Tensions are mounting among key Gulf states that once positioned themselves as stabilizing forces in the Middle East. In recent weeks, Saudi Arabia, the United Arab Emirates, and Bahrain — long viewed as the pragmatic wing of the Arab world — have found themselves increasingly sidelined in President Donald Trump’s Gaza reconstruction plan, even as they publicly back his push to end the war.
According to multiple Arab diplomatic sources, the three states support Trump’s peace framework and the disarmament of Hamas, but are deeply frustrated by the growing role of Qatar, their regional rival and a longtime patron of Islamist movements, including the Muslim Brotherhood. They fear that Washington’s expanding defense ties with Doha — now a central player in the postwar negotiations — risk undermining efforts to deradicalize Gaza and may allow Hamas to quietly reemerge.
“It’s a mistake to rely on Qatar,” a Saudi diplomatic source told Yisrael Hayom. “Excessive Qatari involvement in the next stages of the plan will cause it to collapse. Qatar’s interests are different — it will try to ensure that Hamas remains in the picture.”

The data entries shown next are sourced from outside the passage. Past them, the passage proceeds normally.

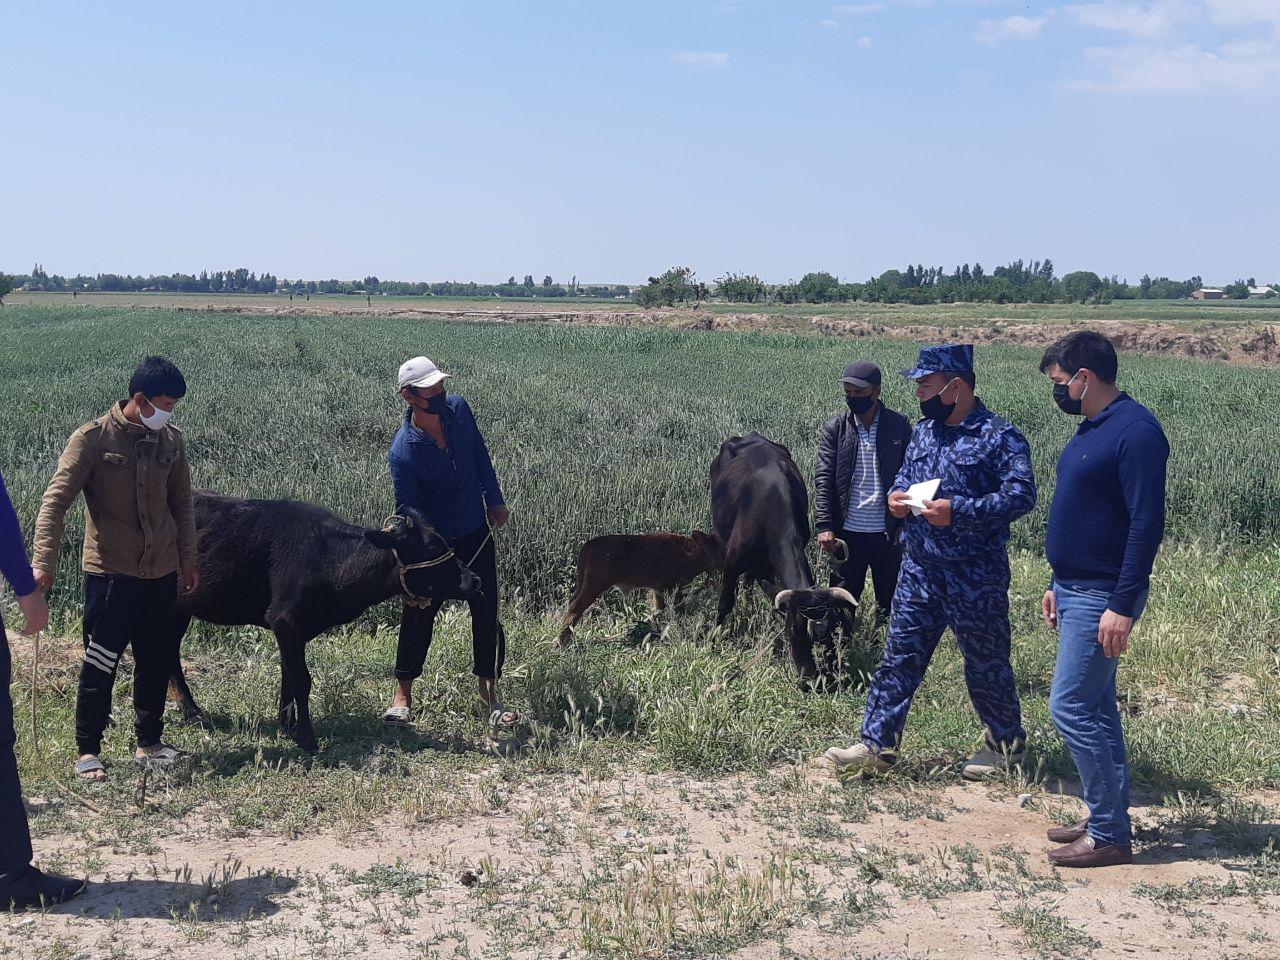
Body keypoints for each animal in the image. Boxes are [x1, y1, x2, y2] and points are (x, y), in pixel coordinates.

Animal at [170, 491, 481, 757]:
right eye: (432, 546)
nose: (475, 579)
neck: (330, 560)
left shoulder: (292, 630)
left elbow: (287, 677)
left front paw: (288, 725)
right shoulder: (285, 621)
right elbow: (300, 680)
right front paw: (307, 737)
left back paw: (191, 711)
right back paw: (191, 711)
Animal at [558, 535, 727, 647]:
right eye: (720, 549)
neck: (689, 552)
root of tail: (590, 543)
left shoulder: (659, 590)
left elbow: (658, 610)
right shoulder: (674, 588)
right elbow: (677, 611)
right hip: (594, 585)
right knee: (575, 608)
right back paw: (562, 641)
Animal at [711, 435, 860, 686]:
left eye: (830, 635)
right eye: (794, 631)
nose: (811, 682)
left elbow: (774, 605)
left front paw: (778, 652)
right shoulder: (732, 560)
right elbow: (725, 603)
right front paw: (711, 639)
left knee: (748, 583)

While wary of Doha’s influence, the moderate Gulf states are expected to contribute heavily to Gaza’s reconstruction, largely in alignment with Israel’s position. They insist that any rebuilding effort must include full disarmament of Hamas and that the Palestinian Authority (PA) can only return to Gaza after sweeping reforms — including new leadership, financial transparency, and a program of de-radicalization in schools and media.

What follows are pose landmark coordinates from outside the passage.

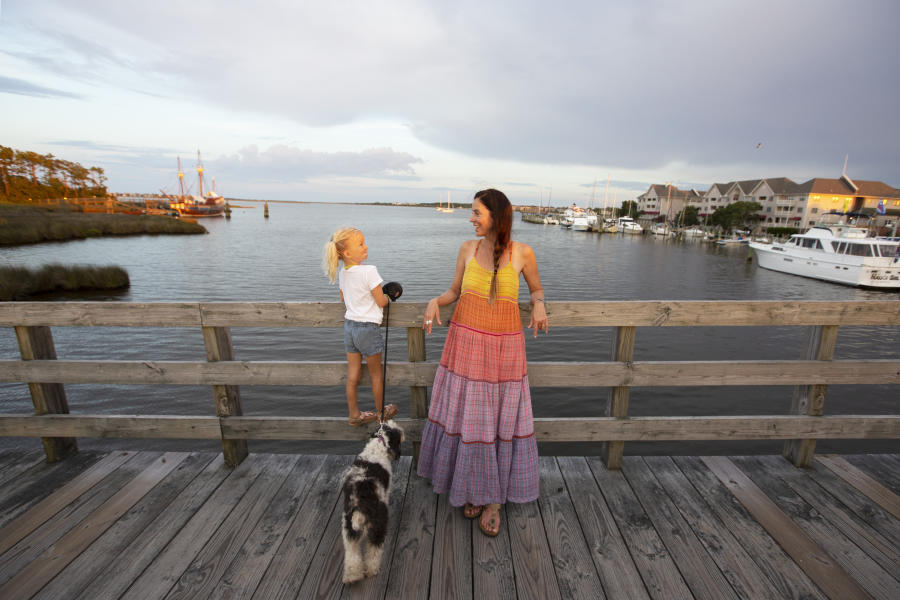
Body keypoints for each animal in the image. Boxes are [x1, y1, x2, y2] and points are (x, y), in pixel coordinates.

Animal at [342, 420, 404, 584]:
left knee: (352, 554)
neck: (378, 445)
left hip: (348, 529)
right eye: (398, 435)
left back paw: (352, 576)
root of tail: (359, 505)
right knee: (374, 551)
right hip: (378, 525)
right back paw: (371, 570)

Saudi and Emirati officials say they have already begun educational reforms in their own countries, toning down anti-Israel rhetoric in textbooks and state media. “We want to create a generation that knows coexistence,” one Gulf education official said.
But the Gulf coalition is also pressing Israel for reciprocal political steps, including a credible path toward a two-state solution. “Normalization with Israel remains on the table,” the Saudi source emphasized, “but it will not happen within months. It’s a long road that requires seeing the agreement implemented in full — including Israel’s commitments to the PA and serious negotiations toward a two-state solution.”
The source added that Prime Minister Benjamin Netanyahu’s coalition — which includes several right-wing ministers who oppose Palestinian statehood — must “decide whether they support annexation or a real solution that will eventually bring calm.”
While the final hostages’ release has been completed under the U.S.-brokered deal, Israeli and regional officials remain deeply pessimistic about the next phase. Few in Jerusalem believe Hamas will willingly surrender its weapons or relinquish control of Gaza, despite the terms of the Trump peace plan.
In recent days, Hamas’s internal violence — including the massacre of a rival clan, public executions of alleged collaborators, and armed parades — has fueled fears that the group is consolidating power, not ceding it. Security sources confirmed that in several areas near IDF-controlled zones, Israeli troops have intervened to prevent Hamas revenge killings.
“The reality is that Hamas is not demilitarizing — it’s regrouping,” an Israeli defense official said. “If that continues, it could unravel the entire postwar framework.”